Président de la Fédération régionale des promoteurs immobiliers, Alain Ferrasse confirme des « discussions très positives » avec la métropole :

« Tous autant que nous sommes, nous avons la volonté autant que faire se peut de faire baisser la pression sur les négociations en matière d’achats de terrains, et d’accompagner ainsi la collectivité dans son souhait de maîtriser les coûts du logement. Nous avons demandé un certain nombre de choses aux élus. Pour préciser aux propriétaires que les prix ne seront plus ce qu’ils étaient jusqu’alors, il serait intéressant que les mairies puissent établir des fiches terrains, indiquant les m2 que les élus veulent construire, ce qui donnerait une jauge plus réelle que ce que le PLU indique. »

Le doigt dans la charte

Quelles seront les moyens de contraintes et de contrôle ? Les promoteurs seront-ils tenus d’adhérer ? Selon Jacques Mangon, les contours précis de cette stratégie seront exposés dans quelques semaines, mais il ne devrait pas s’agir d’une nouvelle charte sans fondement juridique.

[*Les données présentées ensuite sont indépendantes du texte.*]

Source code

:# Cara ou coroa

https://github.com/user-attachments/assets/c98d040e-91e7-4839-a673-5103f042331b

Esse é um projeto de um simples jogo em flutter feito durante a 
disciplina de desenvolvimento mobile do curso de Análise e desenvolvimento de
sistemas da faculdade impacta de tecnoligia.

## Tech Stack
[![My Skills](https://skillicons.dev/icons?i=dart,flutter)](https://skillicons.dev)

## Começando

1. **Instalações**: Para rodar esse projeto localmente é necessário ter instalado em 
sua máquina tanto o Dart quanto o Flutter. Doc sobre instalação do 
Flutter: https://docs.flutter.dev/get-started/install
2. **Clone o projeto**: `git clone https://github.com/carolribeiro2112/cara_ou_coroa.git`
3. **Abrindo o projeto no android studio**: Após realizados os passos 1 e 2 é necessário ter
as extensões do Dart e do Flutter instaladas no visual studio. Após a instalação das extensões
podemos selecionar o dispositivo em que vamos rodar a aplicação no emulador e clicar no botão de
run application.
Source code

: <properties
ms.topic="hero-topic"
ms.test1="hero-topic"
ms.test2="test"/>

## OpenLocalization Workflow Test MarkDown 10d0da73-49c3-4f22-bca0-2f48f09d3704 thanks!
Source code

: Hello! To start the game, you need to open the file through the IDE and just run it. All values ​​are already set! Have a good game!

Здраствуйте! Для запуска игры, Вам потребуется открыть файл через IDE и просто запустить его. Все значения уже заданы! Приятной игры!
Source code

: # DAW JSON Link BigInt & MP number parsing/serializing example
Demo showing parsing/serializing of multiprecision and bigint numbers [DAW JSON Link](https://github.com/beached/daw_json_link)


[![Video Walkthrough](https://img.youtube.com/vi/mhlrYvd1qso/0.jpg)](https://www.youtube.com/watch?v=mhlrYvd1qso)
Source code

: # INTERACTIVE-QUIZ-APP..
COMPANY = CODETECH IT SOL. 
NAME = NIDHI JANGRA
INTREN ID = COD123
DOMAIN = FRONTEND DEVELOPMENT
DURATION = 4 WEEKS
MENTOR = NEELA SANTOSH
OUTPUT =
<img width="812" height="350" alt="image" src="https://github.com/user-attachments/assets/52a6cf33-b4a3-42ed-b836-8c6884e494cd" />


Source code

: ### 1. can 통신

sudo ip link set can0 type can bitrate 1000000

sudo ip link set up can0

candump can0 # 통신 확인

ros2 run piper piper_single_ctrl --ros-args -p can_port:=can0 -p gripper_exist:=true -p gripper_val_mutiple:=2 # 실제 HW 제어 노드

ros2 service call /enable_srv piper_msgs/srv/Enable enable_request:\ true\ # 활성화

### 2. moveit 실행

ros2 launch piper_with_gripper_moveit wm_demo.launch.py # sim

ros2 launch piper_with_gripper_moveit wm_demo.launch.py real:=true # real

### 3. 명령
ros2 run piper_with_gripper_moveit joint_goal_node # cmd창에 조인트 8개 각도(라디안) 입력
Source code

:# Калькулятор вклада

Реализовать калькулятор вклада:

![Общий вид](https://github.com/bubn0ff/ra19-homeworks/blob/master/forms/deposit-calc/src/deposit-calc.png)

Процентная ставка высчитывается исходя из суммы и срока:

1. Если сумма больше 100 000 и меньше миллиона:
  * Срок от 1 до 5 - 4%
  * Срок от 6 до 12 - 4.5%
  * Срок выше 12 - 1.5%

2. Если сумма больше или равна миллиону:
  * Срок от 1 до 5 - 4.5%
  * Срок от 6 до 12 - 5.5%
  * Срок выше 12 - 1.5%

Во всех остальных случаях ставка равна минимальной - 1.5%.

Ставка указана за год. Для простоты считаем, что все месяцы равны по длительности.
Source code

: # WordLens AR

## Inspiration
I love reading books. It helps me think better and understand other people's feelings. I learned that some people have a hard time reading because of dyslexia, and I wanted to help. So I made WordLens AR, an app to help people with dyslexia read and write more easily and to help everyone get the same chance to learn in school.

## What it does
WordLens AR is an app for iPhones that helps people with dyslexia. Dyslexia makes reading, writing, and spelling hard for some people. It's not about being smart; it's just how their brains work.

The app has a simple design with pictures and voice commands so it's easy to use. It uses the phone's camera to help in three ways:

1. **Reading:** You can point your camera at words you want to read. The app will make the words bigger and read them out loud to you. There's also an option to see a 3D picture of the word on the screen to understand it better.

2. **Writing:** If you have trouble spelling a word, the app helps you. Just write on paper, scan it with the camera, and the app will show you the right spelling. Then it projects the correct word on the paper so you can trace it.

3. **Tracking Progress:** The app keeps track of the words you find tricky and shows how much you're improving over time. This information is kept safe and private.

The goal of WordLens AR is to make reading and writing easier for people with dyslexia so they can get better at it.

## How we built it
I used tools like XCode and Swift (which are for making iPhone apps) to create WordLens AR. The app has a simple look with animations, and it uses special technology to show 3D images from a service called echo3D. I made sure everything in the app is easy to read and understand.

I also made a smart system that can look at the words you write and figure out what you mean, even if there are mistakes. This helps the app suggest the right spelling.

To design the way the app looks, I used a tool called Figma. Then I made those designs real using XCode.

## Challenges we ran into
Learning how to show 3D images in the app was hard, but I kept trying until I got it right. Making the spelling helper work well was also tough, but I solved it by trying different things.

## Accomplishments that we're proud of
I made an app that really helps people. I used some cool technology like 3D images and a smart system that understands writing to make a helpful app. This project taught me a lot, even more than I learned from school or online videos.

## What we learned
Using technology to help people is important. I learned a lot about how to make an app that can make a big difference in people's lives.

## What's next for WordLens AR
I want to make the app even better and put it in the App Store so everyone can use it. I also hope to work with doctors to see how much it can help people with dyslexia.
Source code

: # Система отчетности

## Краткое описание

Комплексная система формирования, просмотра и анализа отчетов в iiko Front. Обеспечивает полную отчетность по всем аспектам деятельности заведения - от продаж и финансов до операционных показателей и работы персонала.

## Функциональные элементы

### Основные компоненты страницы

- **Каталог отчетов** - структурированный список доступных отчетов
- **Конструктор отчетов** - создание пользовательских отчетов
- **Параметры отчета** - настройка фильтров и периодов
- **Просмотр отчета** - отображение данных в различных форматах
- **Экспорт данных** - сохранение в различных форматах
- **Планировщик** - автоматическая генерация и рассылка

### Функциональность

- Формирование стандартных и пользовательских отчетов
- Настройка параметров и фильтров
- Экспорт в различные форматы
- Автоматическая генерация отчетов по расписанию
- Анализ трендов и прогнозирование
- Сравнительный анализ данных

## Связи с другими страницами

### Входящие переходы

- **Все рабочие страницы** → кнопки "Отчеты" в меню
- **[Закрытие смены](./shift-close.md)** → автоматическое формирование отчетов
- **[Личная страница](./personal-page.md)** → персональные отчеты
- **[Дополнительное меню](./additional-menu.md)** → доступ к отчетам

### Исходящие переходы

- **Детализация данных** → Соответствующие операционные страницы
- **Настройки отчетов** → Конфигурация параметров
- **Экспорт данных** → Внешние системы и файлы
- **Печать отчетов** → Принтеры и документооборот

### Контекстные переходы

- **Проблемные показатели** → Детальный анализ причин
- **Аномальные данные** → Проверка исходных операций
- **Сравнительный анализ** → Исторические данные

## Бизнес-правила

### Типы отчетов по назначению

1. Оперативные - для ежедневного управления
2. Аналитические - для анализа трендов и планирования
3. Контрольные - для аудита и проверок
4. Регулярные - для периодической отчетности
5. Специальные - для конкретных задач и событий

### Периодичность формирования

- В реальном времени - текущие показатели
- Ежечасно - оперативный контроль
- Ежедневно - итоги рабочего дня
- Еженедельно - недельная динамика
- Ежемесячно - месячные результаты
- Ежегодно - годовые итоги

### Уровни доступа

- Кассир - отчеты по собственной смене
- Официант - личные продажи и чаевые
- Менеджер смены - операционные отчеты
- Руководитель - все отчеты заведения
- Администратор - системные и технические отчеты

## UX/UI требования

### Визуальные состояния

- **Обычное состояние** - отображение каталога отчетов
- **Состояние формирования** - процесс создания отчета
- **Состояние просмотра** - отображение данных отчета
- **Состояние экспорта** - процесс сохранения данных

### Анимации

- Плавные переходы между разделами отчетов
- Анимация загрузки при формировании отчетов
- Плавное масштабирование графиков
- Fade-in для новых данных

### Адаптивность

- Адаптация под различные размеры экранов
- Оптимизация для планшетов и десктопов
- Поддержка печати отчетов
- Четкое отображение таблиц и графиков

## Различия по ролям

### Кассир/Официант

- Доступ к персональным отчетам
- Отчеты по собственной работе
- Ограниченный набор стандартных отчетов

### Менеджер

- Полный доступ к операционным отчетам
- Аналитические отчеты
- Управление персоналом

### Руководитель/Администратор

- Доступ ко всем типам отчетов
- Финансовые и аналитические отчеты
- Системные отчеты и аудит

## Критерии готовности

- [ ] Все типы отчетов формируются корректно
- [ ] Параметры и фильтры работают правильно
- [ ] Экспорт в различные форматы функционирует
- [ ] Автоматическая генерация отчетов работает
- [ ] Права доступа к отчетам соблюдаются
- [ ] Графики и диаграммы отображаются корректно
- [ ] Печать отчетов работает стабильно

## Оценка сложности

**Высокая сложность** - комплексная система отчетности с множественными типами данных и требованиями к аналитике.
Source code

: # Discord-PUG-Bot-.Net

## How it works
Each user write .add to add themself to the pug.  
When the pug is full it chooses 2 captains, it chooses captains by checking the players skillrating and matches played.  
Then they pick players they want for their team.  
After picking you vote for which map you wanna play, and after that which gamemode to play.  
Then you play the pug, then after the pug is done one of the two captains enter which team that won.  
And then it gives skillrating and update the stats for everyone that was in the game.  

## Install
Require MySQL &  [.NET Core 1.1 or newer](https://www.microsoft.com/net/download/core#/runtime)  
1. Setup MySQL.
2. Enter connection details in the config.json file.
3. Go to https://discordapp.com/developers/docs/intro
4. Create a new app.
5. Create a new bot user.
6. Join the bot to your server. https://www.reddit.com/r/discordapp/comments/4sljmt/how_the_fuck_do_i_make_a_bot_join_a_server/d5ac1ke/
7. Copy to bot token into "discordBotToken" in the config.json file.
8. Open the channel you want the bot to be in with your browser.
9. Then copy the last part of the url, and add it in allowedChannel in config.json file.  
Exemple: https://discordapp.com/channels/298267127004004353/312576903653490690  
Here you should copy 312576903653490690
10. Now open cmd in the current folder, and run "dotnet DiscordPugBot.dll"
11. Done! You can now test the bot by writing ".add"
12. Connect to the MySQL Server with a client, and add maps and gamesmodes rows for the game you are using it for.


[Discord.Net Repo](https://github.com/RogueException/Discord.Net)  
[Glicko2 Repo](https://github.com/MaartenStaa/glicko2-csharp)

La métropole en espère « un choc de l’offre à prix maîtrisée », permettant aux promoteurs de passer de 200 à plus de 1000 logements par an en accession maîtrisée à la propriété, soit autour de 3000 euros le m2.

« Cela ne marchera que si tout le monde s’entend et si le public (Etat, collectivités…) s’applique ces règles à lui même ; il ne devra plus vendre au plus offrant », ajoutait Jacques Mangon en conseil de métropole.

Lors de sa conférence de presse, Alain Juppé a par ailleurs rappelé qu’une « charte du bien construire » serait présentée en conseil de métropole en janvier. Les promoteurs seraient tenus de prendre plusieurs engagements, notamment le recours à un architecte tout au long du processus de construction, et une évaluation périodique de la qualité des logements livrés. Dans le viseur depuis l’affaire du balcon effondré, les logements de Ginko satisferaient toutefois 80% des habitants du nouveau quartier, selon une enquête évoquée par le maire (mais encore non publique).

Prier les promoteurs de construire mieux, moins cher, et de façon volontaire : la lune est demandée au port du même nom.